July 15, 2011

Well I'll Be Damned

I'm in traffic, rush hour naturally, because randomly at this time of day, I want fries. And they have to be a very specific branding of fries. There is absolutely no way of getting over to the far right lane coming off the highway, as the 2 right lanes are packed with undoubtedly more important persons than I. Well shit fiar 'n' save the matches, this'll be somethin'.

This particular branch of the ridiculousness that is the highway system here, only allows you to get back ON the highway if you botch up your reckless merging tactics and have to go through the light. I need to turn right at the light that the brilliant engineer has conveniently placed a mind boggling 50 feet past the off ramp. Remind me to place my left clutch foot rather forcefully in said engineers posterior should I ever cross paths with him.

Lucky me, my car is the size of a shoebox. I see a van trying to get to the far right from the middle, where I'm trying to get, so I slow down and turn my shoebox to move in where he's at and now was. Now, I'll be the first to admit I hate it when people block lanes because their ass is sticking out 3 feet over the curb from where they came from. I'm the one leaning out the window yelling, "You got 'bout 4 feet in front of you so whyn't choo just scoot on up there cowboy."

Moving along. I successfully get into the lane. Sideways. And am still, 100%, in the lane of my choosing. Now here's the part where I'm amused/annoyed/baffled at stupidity. This here road I'm fancy maneuverin' is 3 lanes with the far left of the road as the yellow, striped, don't drive here because 'we felt like paintin' yella lines here', that never seems to have a purpose other than taking up the street. That one. You know what I'm talking about. Although, it IS the width of a regular lane.

I've moved from the far left 'driveable' lane, to the middle, and have now perked myself within the visible lane lines. I of course smile and say 'yay' because this makes me happy as I am this much closer the mah delicious fries.

A Tahoe slams on it's brakes from the off ramp, tires squealing, most likely a following of squealing brakes and I'm fairly certain I saw a finger being flipped at me from the rearview.
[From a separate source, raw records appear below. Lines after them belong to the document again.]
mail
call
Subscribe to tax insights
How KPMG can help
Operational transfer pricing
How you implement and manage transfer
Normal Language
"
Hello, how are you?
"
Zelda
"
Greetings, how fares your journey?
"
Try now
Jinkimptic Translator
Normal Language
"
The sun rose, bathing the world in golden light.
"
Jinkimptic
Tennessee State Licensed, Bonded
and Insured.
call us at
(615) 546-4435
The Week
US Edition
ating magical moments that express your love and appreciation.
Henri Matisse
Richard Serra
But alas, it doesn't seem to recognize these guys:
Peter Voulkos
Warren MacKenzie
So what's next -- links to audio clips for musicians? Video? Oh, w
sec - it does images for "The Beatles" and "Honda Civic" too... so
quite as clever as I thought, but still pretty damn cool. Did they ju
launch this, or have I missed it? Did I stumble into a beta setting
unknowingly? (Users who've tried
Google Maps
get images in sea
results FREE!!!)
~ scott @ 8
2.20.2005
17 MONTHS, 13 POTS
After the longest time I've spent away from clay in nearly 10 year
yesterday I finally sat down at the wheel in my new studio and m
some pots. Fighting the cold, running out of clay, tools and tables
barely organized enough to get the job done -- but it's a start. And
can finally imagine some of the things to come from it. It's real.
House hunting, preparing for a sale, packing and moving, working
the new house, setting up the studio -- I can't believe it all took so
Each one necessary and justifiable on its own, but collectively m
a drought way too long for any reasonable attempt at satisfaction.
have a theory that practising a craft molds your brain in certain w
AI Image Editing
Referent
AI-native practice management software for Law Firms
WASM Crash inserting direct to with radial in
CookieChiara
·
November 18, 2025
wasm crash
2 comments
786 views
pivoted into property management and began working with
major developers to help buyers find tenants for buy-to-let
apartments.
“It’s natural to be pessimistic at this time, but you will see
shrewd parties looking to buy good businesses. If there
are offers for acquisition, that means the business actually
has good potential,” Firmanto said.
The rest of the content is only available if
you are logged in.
This tiny tiny man driving this very big truck is shaking his fist at me, bird intact and has dead stopped just outside the exit ramp, in rush hour, because I am possibly 1/4 of an inch over the line from my side of the line, in his space which has been predetermined by Big Truck Tiny Man Syndrome to be a minimum of 13.0351 feet in width . Now don't go gittin' yer gussie all up there half pint, your tiny head might explode and ruin my paintjob. I'm sure your vicariously sized vehicle will fit quite nicely in the 15 FEET OF EXTRA SPACE TO YOUR LEFT! *mimics PA system voice* If you'll look to your left, you'll see this fancy extra roadway we've cleverly disguised as a concrete wall. To your right, other drivers using only half the allotted space for your tank. If you have any further questions, get off the road. Thank you. Good day to you.

I suppose he was probably screaming a barrage of obscenities at me from his cramped parking space, because now he's decided to make an exaggerated curve around the back of my car, cept he was 'bout 3 feet from it, and didn't actually need to curve around even slightly. I 'spose he's one for theatrics, because as he's doing this, he's purposely glaring to his right, at me, whilst moving forward. To which I lovingly reply, "Don't you make eyes at me, boy! Me-n-you are gonna mix."